Insourcing Vs. Outsourcing

All manufacturers have to invest in lead generation to some degree.  At the very least, large-scale lead generation engagements usually involve ongoing appointment setting, lead qualification and scoring, and participation in or hosting sales events.  Whether your IT manufacturing outfit is big or small, you should invest in all of these things to varying degrees according to your company’s pre-determined needs.

If your goal is to develop and grow members of your inside team into outside team members (i.e., traveling or roving salespeople), it is generally better to insource more heavily than you outsource.  Insourcing allows you to groom your own people.  It also makes sense to insource heavily if you already have a strong marketing team and tools to support an outside team in place.

Even with an extremely strong internal sales team, it can be in your best interest to outsource certain sales functions, particularly if performing those functions would make it difficult for your inside team to achieve its primary goal, which should to be to support your outside sales team.  Often, sales managers make the mistake of charging inside team members with meeting hefty inside sales goals and supporting the outside sales team.  If you do charge inside team members with meeting their own quotas of inside sales, make sales goals reasonable in order to allow them enough time to adequately support outside sales. It is generally recommended that inside sales teams sell lower-cost solutions.
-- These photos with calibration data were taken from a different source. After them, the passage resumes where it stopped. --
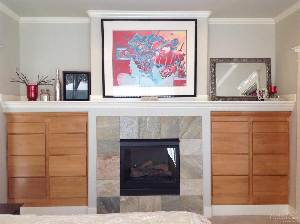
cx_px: 150
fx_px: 303
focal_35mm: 35
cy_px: 112
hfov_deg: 52.7
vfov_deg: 40.6
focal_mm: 4.28
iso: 64
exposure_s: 1/60
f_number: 2.4
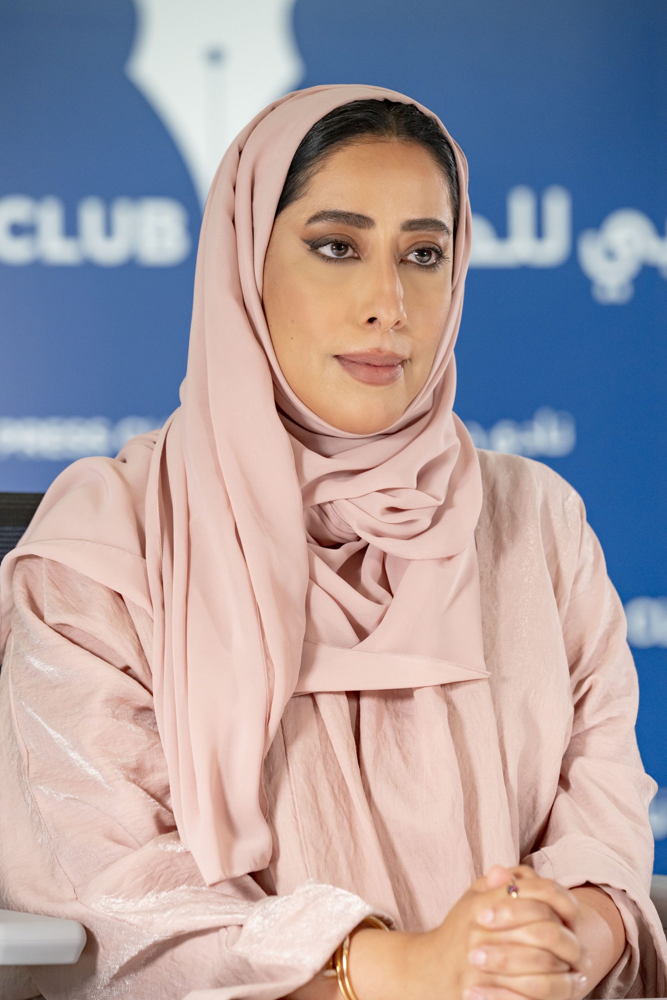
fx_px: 4890
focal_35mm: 176
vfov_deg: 11.7
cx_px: 334
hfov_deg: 7.8
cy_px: 500
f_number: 5
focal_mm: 176
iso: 1000
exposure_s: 1/200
It is very difficult to juggle managing and monitoring both inside and outside teams. Making sure that everyone understands which tasks are priorities, which people are responsible for completing what tasks when, and that all team members are meeting their sales and other goals is often more than even the most capable sales manager can handle.  It is very easy for inside teams to become overburdened by inside sales tasks.  When they do, everyone suffers.

In addition to becoming easily overburdened by inside sales tasks, inside sales teams can be set back significantly by events.  Sales event management and event audience acquisition aren’t jobs for your inside sales team. It is almost always smarter and more cost-effective to outsource the bulk of sales event-related tasks to a trusted third party.

Any time a sales function would overburden your team or be too time-consuming and resource-draining for you to manage, you should outsource it.  Adding even one relatively simple sales function to your team’s list can take 10 hours or more away from each individual on your team every week.  If you don’t have list resources, high-level customer relationship management processes, scripting experience, and vast marketing capabilities, nine times out of ten, outsourcing is going to be your best option.

Whether you suspect you need to outsource a few or the majority of your sales functions, if you’re a technology manufacturer, the time to make some forward-thinking decisions regarding your sales and marketing practices is now.  Like many B2B sales professionals who’ve worked within multiple industries for some time, I have seen other markets follow the lead of technology manufacturing when it comes to sales efforts and results.  If technology manufacturers today begin to take more calculated risks when it comes to sales and marketing, I believe that other markets will follow their lead, and that the trickle-down effects will benefit us all.